Adrian I'd love to do the same as you regarding travelling. I'd just love to pack things into a bag, hire a car (mine's untrustworthy) and disappear over the horizon to some place ... I spend all day talking to nobody so going on my own wouldn't be hard to cope with as such. But I'm agoraphobic, and if I go more than three or four miles from home the anxiety rapidly starts to build and I have to come back.
This is the root of my problem. I have tried dating websites and been out on a few dates, trying to build a new life. But when they find out that I haven't been on holiday since 1982 they don't want to go any further. I'm fully aware that nothing will change and I will be in this rut til the day I drop. Sorry for whining, it's an outlet.
 
03679 said:
... nice to meet you all.

Lonely as hell through the day. You get to 54 and look around you and wonder what went wrong, how did I end up here?

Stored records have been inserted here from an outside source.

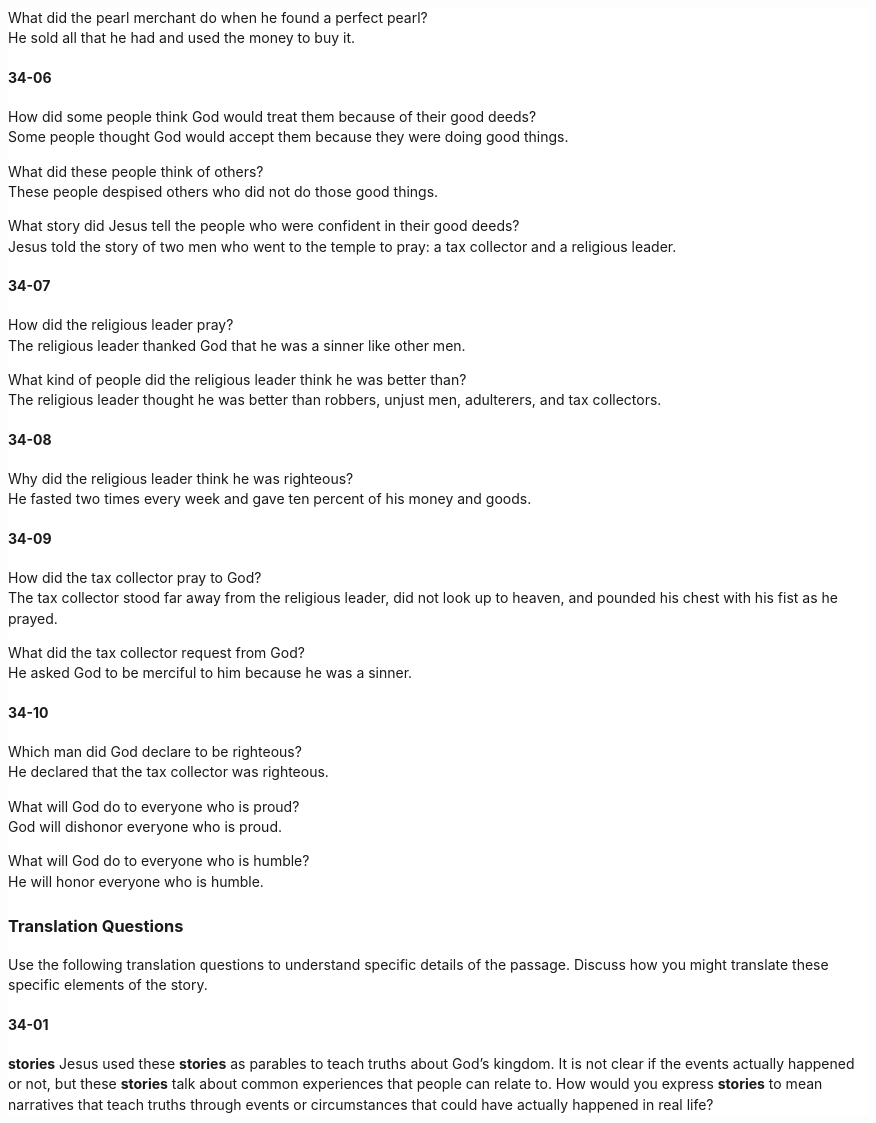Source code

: What did the pearl merchant do when he found a perfect pearl?  
He sold all that he had and used the money to buy it.

#### 34-06

How did some people think God would treat them because of their good deeds?  
Some people thought God would accept them because they were doing good things.

What did these people think of others?  
These people despised others who did not do those good things.

What story did Jesus tell the people who were confident in their good deeds?  
Jesus told the story of two men who went to the temple to pray: a tax collector and a religious leader.

#### 34-07

How did the religious leader pray?  
The religious leader thanked God that he was a sinner like other men.

What kind of people did the religious leader think he was better than?  
The religious leader thought he was better than robbers, unjust men, adulterers, and tax collectors.

#### 34-08

Why did the religious leader think he was righteous?  
He fasted two times every week and gave ten percent of his money and goods.

#### 34-09

How did the tax collector pray to God?  
The tax collector stood far away from the religious leader, did not look up to heaven, and pounded his chest with his fist as he prayed.

What did the tax collector request from God?  
He asked God to be merciful to him because he was a sinner.

#### 34-10

Which man did God declare to be righteous?  
He declared that the tax collector was righteous.

What will God do to everyone who is proud?  
God will dishonor everyone who is proud.

What will God do to everyone who is humble?  
He will honor everyone who is humble.

### Translation Questions

Use the following translation questions to understand specific details of the passage. Discuss how you might translate these specific elements of the story.

#### 34-01

**stories** Jesus used these **stories** as parables to teach truths about God’s kingdom. It is not clear if the events actually happened or not, but these **stories** talk about common experiences that people can relate to. How would you express **stories** to mean narratives that teach truths through events or circumstances that could have actually happened in real life?
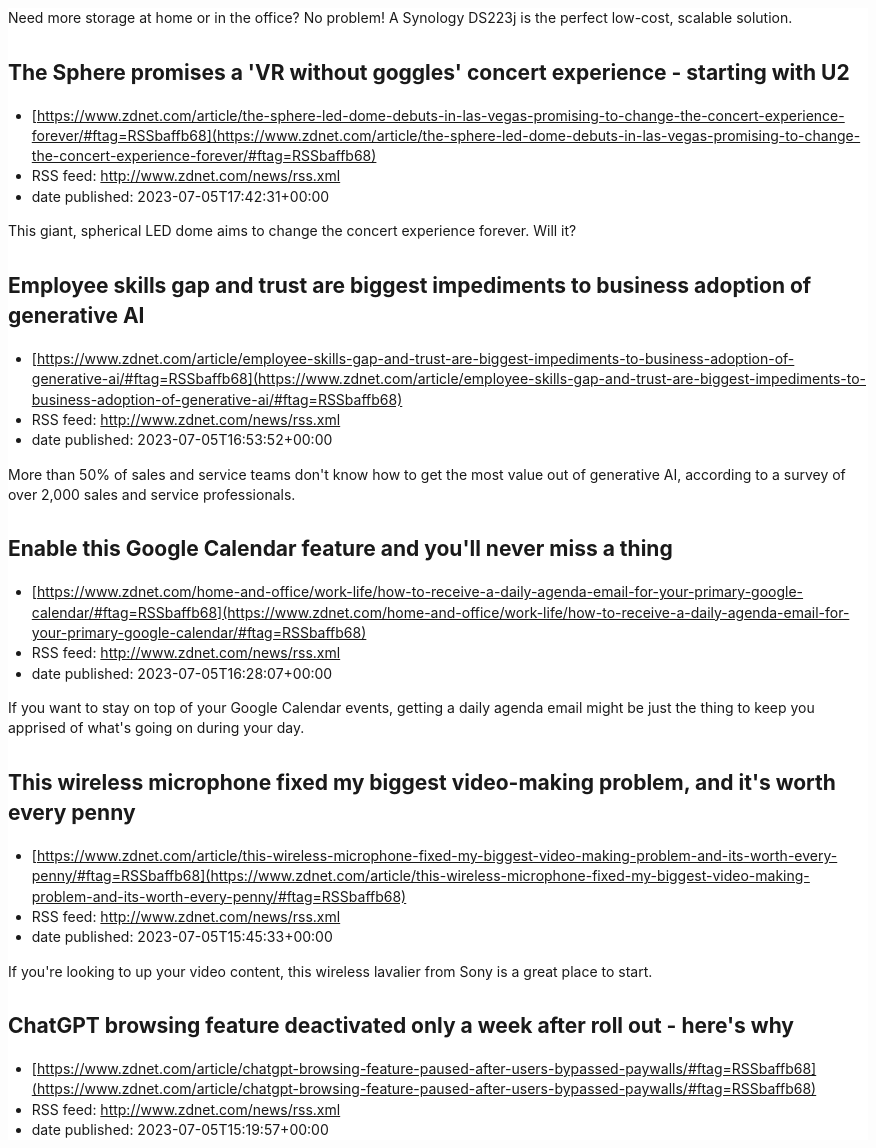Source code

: Need more storage at home or in the office? No problem! A Synology DS223j is the perfect low-cost, scalable solution.

## The Sphere promises a 'VR without goggles' concert experience - starting with U2
 - [https://www.zdnet.com/article/the-sphere-led-dome-debuts-in-las-vegas-promising-to-change-the-concert-experience-forever/#ftag=RSSbaffb68](https://www.zdnet.com/article/the-sphere-led-dome-debuts-in-las-vegas-promising-to-change-the-concert-experience-forever/#ftag=RSSbaffb68)
 - RSS feed: http://www.zdnet.com/news/rss.xml
 - date published: 2023-07-05T17:42:31+00:00

This giant, spherical LED dome aims to change the concert experience forever. Will it?

## Employee skills gap and trust are biggest impediments to business adoption of generative AI
 - [https://www.zdnet.com/article/employee-skills-gap-and-trust-are-biggest-impediments-to-business-adoption-of-generative-ai/#ftag=RSSbaffb68](https://www.zdnet.com/article/employee-skills-gap-and-trust-are-biggest-impediments-to-business-adoption-of-generative-ai/#ftag=RSSbaffb68)
 - RSS feed: http://www.zdnet.com/news/rss.xml
 - date published: 2023-07-05T16:53:52+00:00

More than 50% of sales and service teams don't know how to get the most value out of generative AI, according to a survey of over 2,000 sales and service professionals.

## Enable this Google Calendar feature and you'll never miss a thing
 - [https://www.zdnet.com/home-and-office/work-life/how-to-receive-a-daily-agenda-email-for-your-primary-google-calendar/#ftag=RSSbaffb68](https://www.zdnet.com/home-and-office/work-life/how-to-receive-a-daily-agenda-email-for-your-primary-google-calendar/#ftag=RSSbaffb68)
 - RSS feed: http://www.zdnet.com/news/rss.xml
 - date published: 2023-07-05T16:28:07+00:00

If you want to stay on top of your Google Calendar events, getting a daily agenda email might be just the thing to keep you apprised of what's going on during your day.

## This wireless microphone fixed my biggest video-making problem, and it's worth every penny
 - [https://www.zdnet.com/article/this-wireless-microphone-fixed-my-biggest-video-making-problem-and-its-worth-every-penny/#ftag=RSSbaffb68](https://www.zdnet.com/article/this-wireless-microphone-fixed-my-biggest-video-making-problem-and-its-worth-every-penny/#ftag=RSSbaffb68)
 - RSS feed: http://www.zdnet.com/news/rss.xml
 - date published: 2023-07-05T15:45:33+00:00

If you're looking to up your video content, this wireless lavalier from Sony is a great place to start.

## ChatGPT browsing feature deactivated only a week after roll out - here's why
 - [https://www.zdnet.com/article/chatgpt-browsing-feature-paused-after-users-bypassed-paywalls/#ftag=RSSbaffb68](https://www.zdnet.com/article/chatgpt-browsing-feature-paused-after-users-bypassed-paywalls/#ftag=RSSbaffb68)
 - RSS feed: http://www.zdnet.com/news/rss.xml
 - date published: 2023-07-05T15:19:57+00:00
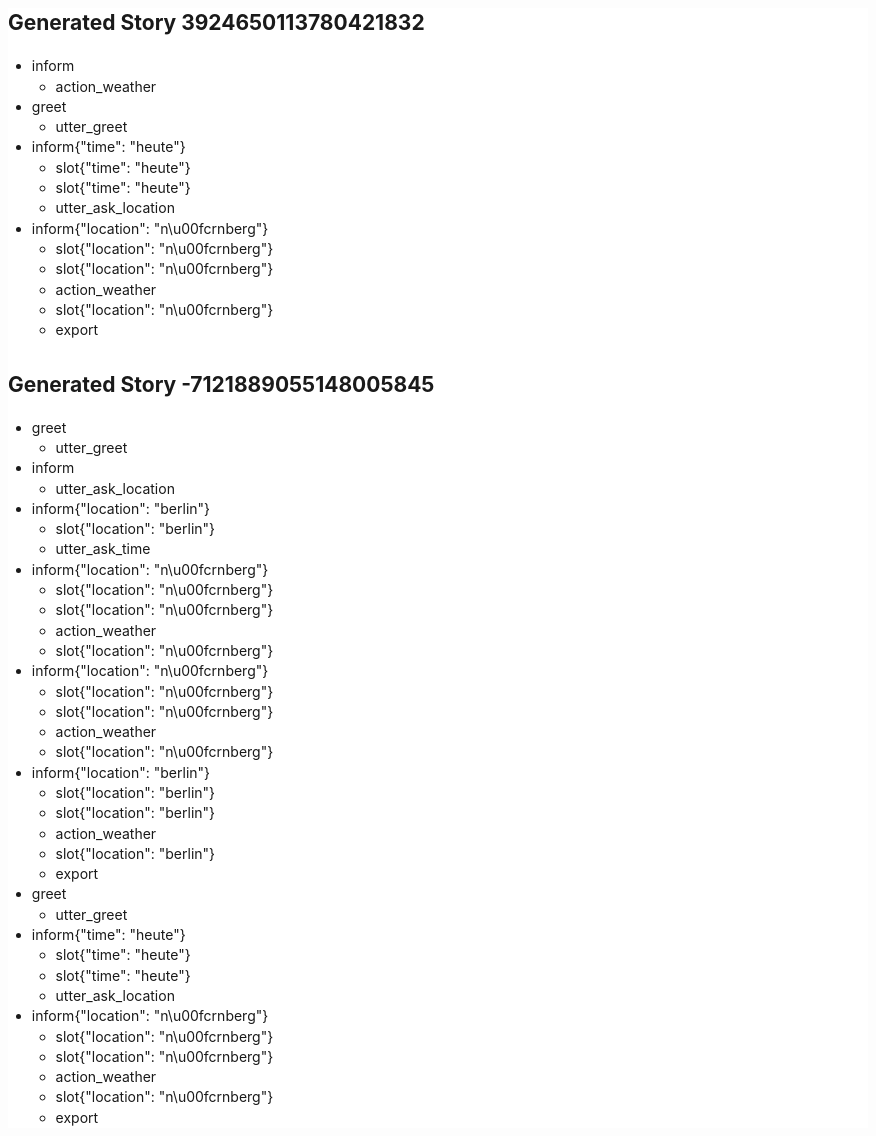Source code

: ## Generated Story 3924650113780421832
* inform
    - action_weather
* greet
    - utter_greet
* inform{"time": "heute"}
    - slot{"time": "heute"}
    - slot{"time": "heute"}
    - utter_ask_location
* inform{"location": "n\u00fcrnberg"}
    - slot{"location": "n\u00fcrnberg"}
    - slot{"location": "n\u00fcrnberg"}
    - action_weather
    - slot{"location": "n\u00fcrnberg"}
    - export

## Generated Story -7121889055148005845
* greet
    - utter_greet
* inform
    - utter_ask_location
* inform{"location": "berlin"}
    - slot{"location": "berlin"}
    - utter_ask_time
* inform{"location": "n\u00fcrnberg"}
    - slot{"location": "n\u00fcrnberg"}
    - slot{"location": "n\u00fcrnberg"}
    - action_weather
    - slot{"location": "n\u00fcrnberg"}
* inform{"location": "n\u00fcrnberg"}
    - slot{"location": "n\u00fcrnberg"}
    - slot{"location": "n\u00fcrnberg"}
    - action_weather
    - slot{"location": "n\u00fcrnberg"}
* inform{"location": "berlin"}
    - slot{"location": "berlin"}
    - slot{"location": "berlin"}
    - action_weather
    - slot{"location": "berlin"}
    - export
* greet
    - utter_greet
* inform{"time": "heute"}
    - slot{"time": "heute"}
    - slot{"time": "heute"}
    - utter_ask_location
* inform{"location": "n\u00fcrnberg"}
    - slot{"location": "n\u00fcrnberg"}
    - slot{"location": "n\u00fcrnberg"}
    - action_weather
    - slot{"location": "n\u00fcrnberg"}
    - export
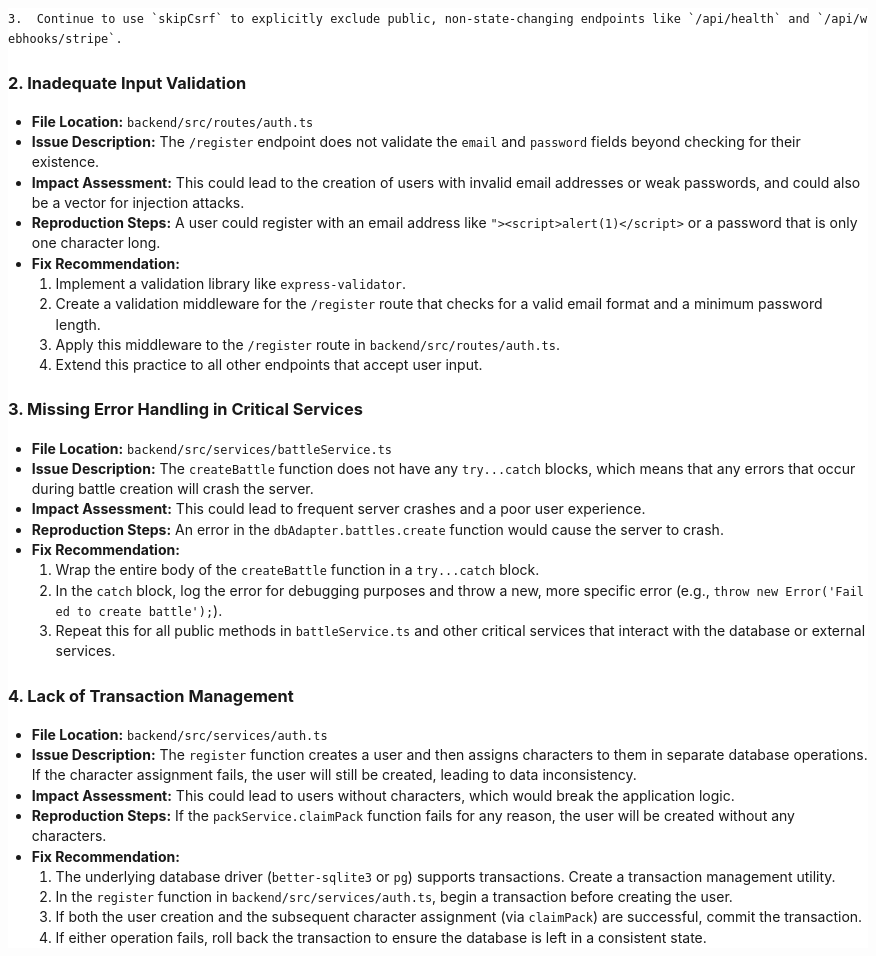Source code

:     3.  Continue to use `skipCsrf` to explicitly exclude public, non-state-changing endpoints like `/api/health` and `/api/webhooks/stripe`.

### 2. Inadequate Input Validation

*   **File Location:** `backend/src/routes/auth.ts`
*   **Issue Description:** The `/register` endpoint does not validate the `email` and `password` fields beyond checking for their existence.
*   **Impact Assessment:** This could lead to the creation of users with invalid email addresses or weak passwords, and could also be a vector for injection attacks.
*   **Reproduction Steps:** A user could register with an email address like `"><script>alert(1)</script>` or a password that is only one character long.
*   **Fix Recommendation:**
    1.  Implement a validation library like `express-validator`.
    2.  Create a validation middleware for the `/register` route that checks for a valid email format and a minimum password length.
    3.  Apply this middleware to the `/register` route in `backend/src/routes/auth.ts`.
    4.  Extend this practice to all other endpoints that accept user input.

### 3. Missing Error Handling in Critical Services

*   **File Location:** `backend/src/services/battleService.ts`
*   **Issue Description:** The `createBattle` function does not have any `try...catch` blocks, which means that any errors that occur during battle creation will crash the server.
*   **Impact Assessment:** This could lead to frequent server crashes and a poor user experience.
*   **Reproduction Steps:** An error in the `dbAdapter.battles.create` function would cause the server to crash.
*   **Fix Recommendation:**
    1.  Wrap the entire body of the `createBattle` function in a `try...catch` block.
    2.  In the `catch` block, log the error for debugging purposes and throw a new, more specific error (e.g., `throw new Error('Failed to create battle');`).
    3.  Repeat this for all public methods in `battleService.ts` and other critical services that interact with the database or external services.

### 4. Lack of Transaction Management

*   **File Location:** `backend/src/services/auth.ts`
*   **Issue Description:** The `register` function creates a user and then assigns characters to them in separate database operations. If the character assignment fails, the user will still be created, leading to data inconsistency.
*   **Impact Assessment:** This could lead to users without characters, which would break the application logic.
*   **Reproduction Steps:** If the `packService.claimPack` function fails for any reason, the user will be created without any characters.
*   **Fix Recommendation:**
    1.  The underlying database driver (`better-sqlite3` or `pg`) supports transactions. Create a transaction management utility.
    2.  In the `register` function in `backend/src/services/auth.ts`, begin a transaction before creating the user.
    3.  If both the user creation and the subsequent character assignment (via `claimPack`) are successful, commit the transaction.
    4.  If either operation fails, roll back the transaction to ensure the database is left in a consistent state.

I can see more negatives than positives when I look back on it all, but I suppose it would all make an interesting biography for someone to read ... don't people get pleasure from other people's misfortune?!

Anyway ... 

I split with my girlfriend of 18 years about 30 months ago, we never lived together and I am back on my own. I work from home which means I get up in the morning and go through the whole morning and afternoon without speaking to a soul. That hurts some days. In the evening I go see my ex and take the dog out for a walk, then stay for a tea afterwards ... it's what I look forward to. All the friends I had seem to have evaporated, and I can honestly say there's no-one in my address book, nobody I could call to see if they fancy going out for a drink. It didn't used to be like this ... 

Was just thinking of deleting this but no I'll post it instead ..


(Just reading the above and it makes me sound like a real miserable sod. Quite the opposite - I'm full of life, I just have nobody to spark that enthusiasm any more.)



I ask myself this question, "what went wrong?"...

You stay for tea.. meaning your in Britain? :D


Welcome! Hope you find people in your life!